With its insane 50-50 blend of beef and bacon, the patty pretty much defines “over the top.” Like so many top-flight Twin Cities burgers, the former is sourced from Peterson Limousin Farms in Osceola, Wis. As for the latter, chef Matt Gray purchases ends and scraps from premium pork-meister Tim Fischer of Fischer Family Farms Pork in Waseca, Minn.
This is not one of those burgers where an all-beef patty is topped with a criss-cross of crispy thick-cut bacon. The fatty, teasingly smoky cured pork is mixed, raw, with the beef. The marriage is conducted in the kitchen’s big Hobart mixer.
“That beef is so lean, and then we add a bunch of bacon to it,” says Gray with a laugh.

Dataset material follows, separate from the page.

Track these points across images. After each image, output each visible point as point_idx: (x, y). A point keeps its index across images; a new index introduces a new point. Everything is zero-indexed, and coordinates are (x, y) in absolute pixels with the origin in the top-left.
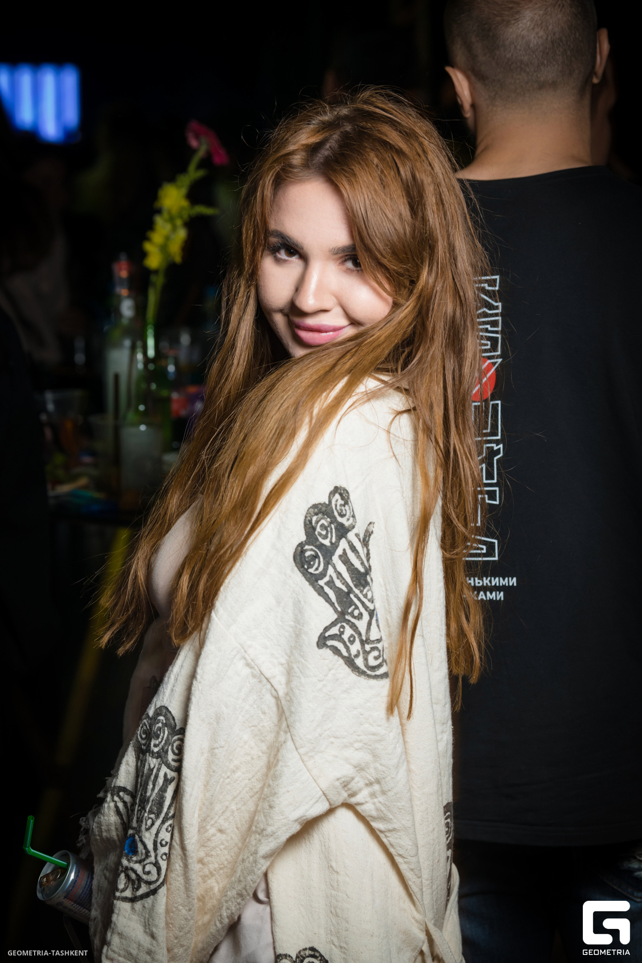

The blend is hand-formed into 6-ounce patties, and no matter how long they languish on the grill, the patties end up tinted to medium-rare on the burger color chart (the results remind me -- visually, anyway -- of the Spam burgers my mom made when I was a kid), thanks to all that pork.
“We could cook them for 14 years and they’ll still be pink,” said Gray, who prefers to take them to medium-rare, “just warm enough so that the bacon melts,” he said. Fine by me. It's a remarkable flavor (only reinforcing the theory that bacon improves everything it touches), with that top-shelf bacon permeating every bite but not completely overshadowing its beefy counterpart. The word gilded comes to mind.
When I mentioned to Gray that I lasted through about three before my appetite cried “uncle” -- that’s how rich this burger is -- he laughed. Turns out, the Bacon Burger is dietary chicken feed compared to the menu’s Big Cheese Burger, which is crowned with 2 ½ Lipitor-defying ounces of fried Cheddar cheese.
“I recommend them for when you’re slightly hung over, or when you have a nap scheduled,” said Gray.
Back to the Bacon Burger. Not content to leave well enough alone, Gray continues on the more-more-more melody by blanketing said patty with a slab of melt-friendly Swiss cheese, then showers the whole shebang with crispy fried onions, thinly shaved and breaded with a Cajun-inspired seasoning. The simple white bun, baked by the New French Bakery, shows remarkable restraint. It arrives with just the barest, faintest trace of a toast. Still, Gray can’t resist brushing the cooktop, pre-toasting, with a conspicuous bit of clarified butter.
My take? This unwieldy burger is a definite reach-for-the-knife-and-fork-er, and I was all over it. I’m not alone; Gray sells upwards of 270 Bacon Burgers per week.
Price: $14. Bacon -- particularly top-shelf bacon -- doesn't come cheap, remember?
Fries: An additional $2. They’re ultra-crisp (Gray fries them in rice oil) and generously salty, and the enormous handful is a fine complement to this unusually – and unusually delicious – burger.
Add-ons: Along with renewing my deep and abiding appreciation for the kitchen’s night-owl hours – work-ethic-centric Minneapolis still goes to bed far too early -- I’d forgotten what a pleasant getaway Pat’s can be at lunch. I’ll be back just for another crack at the robust tomato soup and Gray’s amusing (and addictive) obsession with recreating the iconic Cheez-It cracker. The 2-for-1 Bloody Marys (weekdays, 11 a.m. to 3 p.m.) are also a draw.
Address book: 3510 Nicollet Av. S., Mpls., 612-822-8216. Open 11 a.m. to 2 a.m. Monday through Friday, 9 a.m. to 2 a.m. Saturday and Sunday.